Task details:
An exact, complete copy of the lines below is the expected answer.

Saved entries

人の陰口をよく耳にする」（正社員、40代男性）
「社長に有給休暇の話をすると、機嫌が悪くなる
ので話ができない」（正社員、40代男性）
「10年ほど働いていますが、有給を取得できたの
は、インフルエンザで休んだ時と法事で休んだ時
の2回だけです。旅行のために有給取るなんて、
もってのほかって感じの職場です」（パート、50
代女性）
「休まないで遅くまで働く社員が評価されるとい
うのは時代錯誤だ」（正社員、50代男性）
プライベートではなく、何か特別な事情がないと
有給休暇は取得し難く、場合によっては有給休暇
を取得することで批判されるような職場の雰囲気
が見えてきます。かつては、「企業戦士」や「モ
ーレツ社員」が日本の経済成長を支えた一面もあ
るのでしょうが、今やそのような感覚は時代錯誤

Problem solution:
人の陰口をよく耳にする」（正社員、40代男性）
「社長に有給休暇の話をすると、機嫌が悪くなる
ので話ができない」（正社員、40代男性）
「10年ほど働いていますが、有給を取得できたの
は、インフルエンザで休んだ時と法事で休んだ時
の2回だけです。旅行のために有給取るなんて、
もってのほかって感じの職場です」（パート、50
代女性）
「休まないで遅くまで働く社員が評価されるとい
うのは時代錯誤だ」（正社員、50代男性）
プライベートではなく、何か特別な事情がないと
有給休暇は取得し難く、場合によっては有給休暇
を取得することで批判されるような職場の雰囲気
が見えてきます。かつては、「企業戦士」や「モ
ーレツ社員」が日本の経済成長を支えた一面もあ
るのでしょうが、今やそのような感覚は時代錯誤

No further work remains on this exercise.